### Complete the following:
1. Copy the passage of the letter from Rowling between "I depend on" and "amiable Young Men!", inclusive.
2. Answer these questions using the letter from Rowling:
(a) What did Miss Fletcher wear at Nackington?
(b) Where is the aunt who is being met at Goodnestone coming from?
(c) How many brace did Frank bring home from shooting?

### Document extract:

15 September 1796 – Thursday – from Rowling

My dear Cassandra

We have been very gay since I wrote last; dining at Nackington, returning by Moonlight, and everything quite in Stile, not to mention Mr Claringbould’s Funeral which we saw go by on Sunday.  I beleive I told you in a former Letter that Edward had some idea of taking the name of Claringbould; but that scheme is over, tho’ it would be a very eligible as well as a very pleasant plan, would any one advance him Money enough to begin on.  We rather expected Mr Milles to have done so on Tuesday; but to our great Surprise, nothing was said on the subject, and unless it is in your power to assist your Brother with five or six Hundred pounds, he must entirely give up the idea.

At Nackington we met Lady Sondes’ picture over the Mantelpeice in the Dining room, and the pictures of her three Children in an Antiroom, besides Mr Scott, Miss Fletcher, Mr Toke, Mr J. Toke, and the Archdeacon Lynch.  Miss Fletcher and I were very thick, but I am the thinnest of the two– She wore her purple Muslin, which is pretty enough, tho’ it does not become her complexion.  There are two Traits in her Character which are pleasing; namely, she admires Camilla, & drinks no cream in her Tea.  If you should ever see Lucy, You may tell her, that I scolded Miss Fletcher for her negligence in writing, as she desired me to do, but without being able to bring her to any proper sense of Shame–That Miss Fletcher says in her defence that as every Body whom Lucy knew when she was in Canterbury, has now left it, she has nothing at all to write to her about.  By Everybody, I suppose Miss Fletcher means that a new set of Officers have arrived there–.  But this is a note of my own.–Mrs Milles, Mr John Toke, & in short every body of any Sensibility enquired in tender Strains after You; and I took an opportunity of assuring Mr J.T. that neither he nor his Father need longer keep themselves single for You–.  We went in our two Carriages to Nackington; but how we divided, I shall leave you to surmise, merely observing that as Eliz: and I were without either Hat or Bonnet, it would not have been very convenient for us to go in the Chair.– We went by Bifrons, & I contemplated with a melancholy pleasure, the abode of Him, on whom I once fondly doated.–

We dine to day at Goodnestone, to meet my Aunt Fielding from Margate, and a Mr Clayton, her professed Admirer; at least so I imagine.  Lady Bridges has received very good accounts of Marianne, who is already certainly the better for her Bathing.– So– his royal Highness Sir Thomas Williams has at length sailed–; the Papers say “on a Cruize”.  But I hope they are gone to Cork, or I shall have written in vain.  Give my Love to Jane, as she arrived at Steventon Yesterday, I dare say.  I sent a message to Mr Digweed from Edward, in a letter to Mary Lloyd, which [she] ought to receive to day; but as I know that the Harwoods are not very exact as to their Letters, I may as well repeat it to You–.  Mr Digweed is to be informed that Illness has prevented Seward’s coming over to look at the intended Repairs at the Farm, but that he will come, as soon as he can.  Mr Digweed may also be informed if you think proper, that Mr & Mrs Milles are to dine here tomorrow, and that Mrs Joan Knatchbull is to be asked to meet them.– Mr Richard Harvey’s match is put off, till he has got a Better Christian name, of which he has great Hopes.  Mr Children’s two Sons are both going to be married, John & George–.  They are to have one wife between them; a Miss Holwell, who belongs to the Black Hole at Calcutta.—-

I depend on hearing from James very soon; he promised me an account of the Ball, and by this time he must have collected his Ideas enough, after the fatigue of dancing, to give me one.  Edward & Fly went out yesterday very early in a couple of Shooting Jackets, and came home like a couple of Bad Shots, for they killed nothing at all.  They are out again to day, & are not yet returned. — Delightful Sport!– They are just come home; Edward with his two Brace, Frank with his Two and a half.  What amiable Young Men!

### Recorded information:
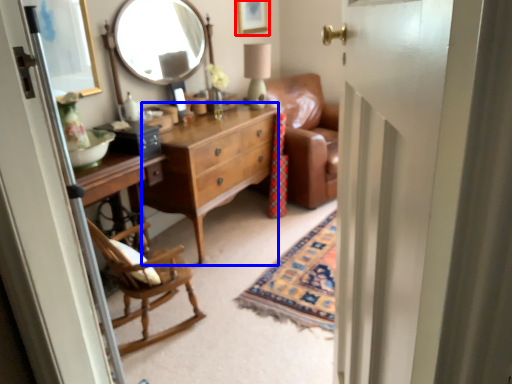
Question: Which object appears farthest to the camera in this image, picture frame (highlighted by a red box) or cabinetry (highlighted by a blue box)?

Choices:
 (A) picture frame
 (B) cabinetry

Answer: (A)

### Solved tasks:
1.
I depend on hearing from James very soon; he promised me an account of the Ball, and by this time he must have collected his Ideas enough, after the fatigue of dancing, to give me one.  Edward & Fly went out yesterday very early in a couple of Shooting Jackets, and came home like a couple of Bad Shots, for they killed nothing at all.  They are out again to day, & are not yet returned. — Delightful Sport!– They are just come home; Edward with his two Brace, Frank with his Two and a half.  What amiable Young Men!

2.
(a) Her purple Muslin.
(b) Margate.
(c) Two and a half.